**FRAGMENTO DEL DOCUMENTO:**

____

A veces, tenemos entre los hombres del siglo pasado, pensadores que se allegan al momento presente, como agua de mayo, para comprender que no hay nada nuevo bajo el sol -frase que solemos emplear muy a menudo, para dejar constancia de lo aconsejable de regresar a los acontecimientos del pretérito-, y que las circunstancias que acaecían en los años anteriores a la «Guerra Civil», ya se dibujaban en la realidad social del momento en las mismas preocupaciones y las mismas problemáticas que ahora se dan -aplicado ya el artículo 155 de la Constitución de 1978, por el Gobierno del partido Popular , tras el voto favorables de Senado- principiado ya el siglo XXI en España, y trascurrido cerca de un siglo, del “ensayo del ensayo” que publicara José Ortega y Gasset*, que tituló: «La España invertebrada».
Este libro o mejor: «ensayo de un ensayo» -como le gustaba referirse Ortega-, tiene una larga relación con el articulista, desde hace muchos años, pongamos: desde 1970, que nos lo recomendó Marcos -el profesor de Lengua y Literatura- en su lectura literaria de Gasset; que si bien destacó por sus razonamientos filosóficos, no es menos cierto, que también por su pluma clara y concisa, que dispuso poner el castellano al alcance de todos aquellos que gustaban de leer e interpretar sus diferentes libros de naturaleza social y política, como por ejemplo, las controvertidas y sugerentes páginas de su libro tal vez más leído: «La rebelión de las masas».
La primera edición de “La España Invertebrada” es de 1921; la segunda edición de 1922; y la primera edición de la Colección Austral (Espasa-Calpe) del año 1964, y los párrafos que hemos transcrito, de la octava edición de 1984 con el Nª1345 que guardo como un incunable...
Todo lo que en estos días está acaeciendo en Catalunya, ya lo explica perfectamente el pensamiento orteguiano con una claridad que nos deja asombrados, pero con una anticipación de cerca de un siglo (96 años), desde aquel lejano 1921 que tuvo a bien el autor publicarlo.
A nuestro parecer, Ortega, analiza y es un buen conocedor de la idiosincrasia española como el que más, dejándonos para aquellos que gustamos la historia, una sugerentes páginas en este «ensayo de ensayo», que capta perfectamente el deterioro de aquella España de principios del siglo pasado, y su falta de convencimiento para la nacionalidades periféricas de un proyecto común que los ilusionase y los atara a una empresa de mayor significación política y social.

____

**DATOS REGISTRADOS:**

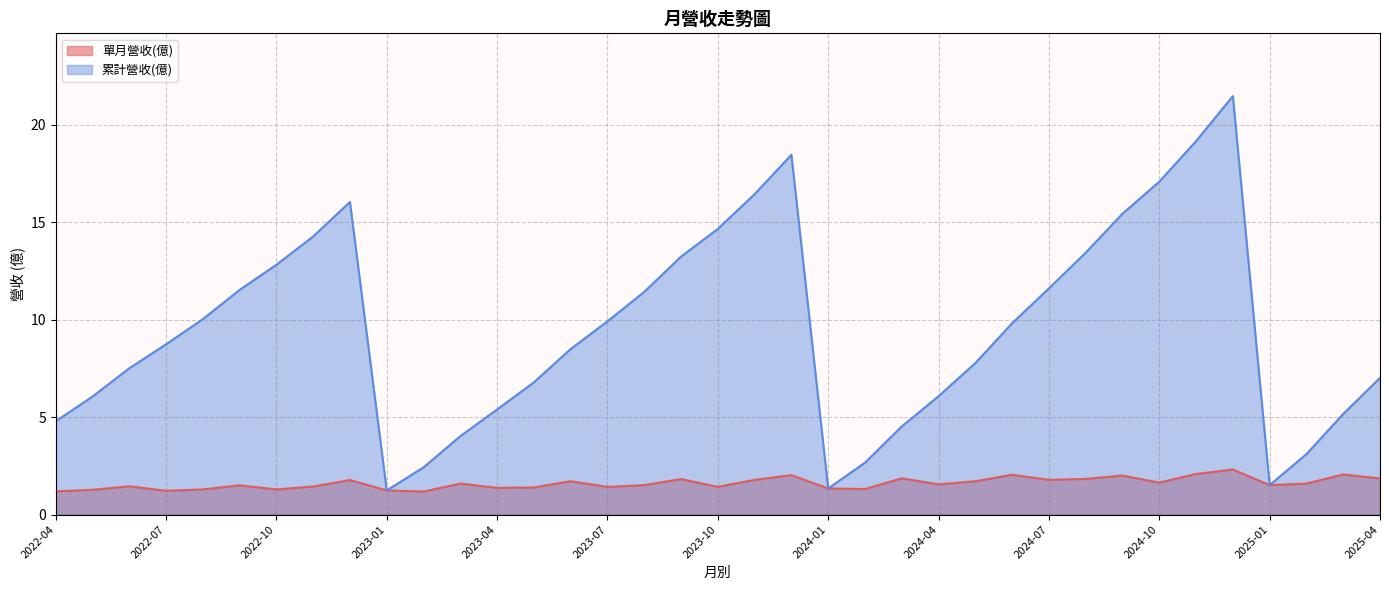

True or false: 單月營收(億) and 累計營收(億) cross at least once.

False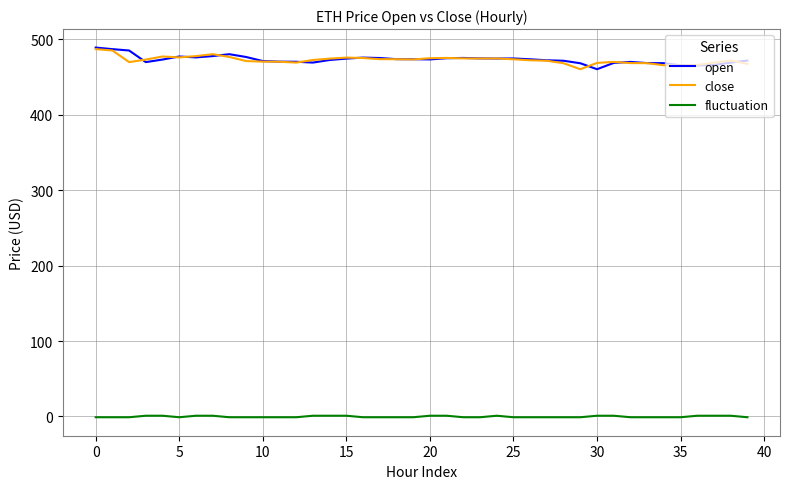

What is the maximum value shown in the chart?

489.1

____

**TAREAS Y EJERCICIOS:**
a: ¿De qué año es la primera edición de «La España invertebrada», según el artículo sobre esa obra?
b: Reproduce tal cual el pasaje del artículo sobre «La España invertebrada» que va de "Todo lo que" a "política y social.".
c: Prosigue el artículo sobre «La España invertebrada» a partir de su última oración.

**RESPUESTAS:**
a: De 1921.

b:
Todo lo que en estos días está acaeciendo en Catalunya, ya lo explica perfectamente el pensamiento orteguiano con una claridad que nos deja asombrados, pero con una anticipación de cerca de un siglo (96 años), desde aquel lejano 1921 que tuvo a bien el autor publicarlo.
A nuestro parecer, Ortega, analiza y es un buen conocedor de la idiosincrasia española como el que más, dejándonos para aquellos que gustamos la historia, una sugerentes páginas en este «ensayo de ensayo», que capta perfectamente el deterioro de aquella España de principios del siglo pasado, y su falta de convencimiento para la nacionalidades periféricas de un proyecto común que los ilusionase y los atara a una empresa de mayor significación política y social.

c:
Y, aquí os pongo estos párrafos que, a modo de ave premonitora, Ortega y Gasset nos dejó, anticipándose a la guerra que estaba por llegar; y, a la dura dictadura franquista de cuarenta años que también se allegó. Y, hoy, a cuatro años de cumplirse el centenario de «La España invertebrada», resurge sus premonitorias páginas con la proclamación de la República Catalana por los independentista; y, la consiguiente aplicación por parte del Gobierno del artículo 155, y sin que los políticos españoles y catalanes se apresten a entablar un dialogo que pueda solucionar las demandas de los pueblos que ellos deben de gobernar, y pareciera que más bien desgobiernan: «Analícese las fuerzas diversas que actuaban en la política española durante todas esas centurias, y se advertirá claramente su atroz particularismo.
Empezando por la monarquía y siguiendo por la Iglesia, ningún poder nacional ha pensado más que en sí mismo. ¿Cuándo ha latido el corazón, al fin y al cabo extranjero, de un monarca español o de la Iglesia española por los destinos hondamente nacionales? Que se sepa, jamás.
Han hecho todo lo contrario: Monarquía e Iglesia se han obstinado en hacer adoptar sus destinos propios como los verdaderamente nacionales (1); han fomentado, generación tras generación, una selección inversa en la raza española. Sería curioso y científicamente fecundo hacer una historia de las preferencias manifestadas por los reyes españoles en la elección de las personas.
Ella mostraría la increíble y continuada perversión de valoraciones que los ha llevado casi indefectiblemente a preferir a los hombres tontos a los inteligentes, los envilecidos a los irreprochables.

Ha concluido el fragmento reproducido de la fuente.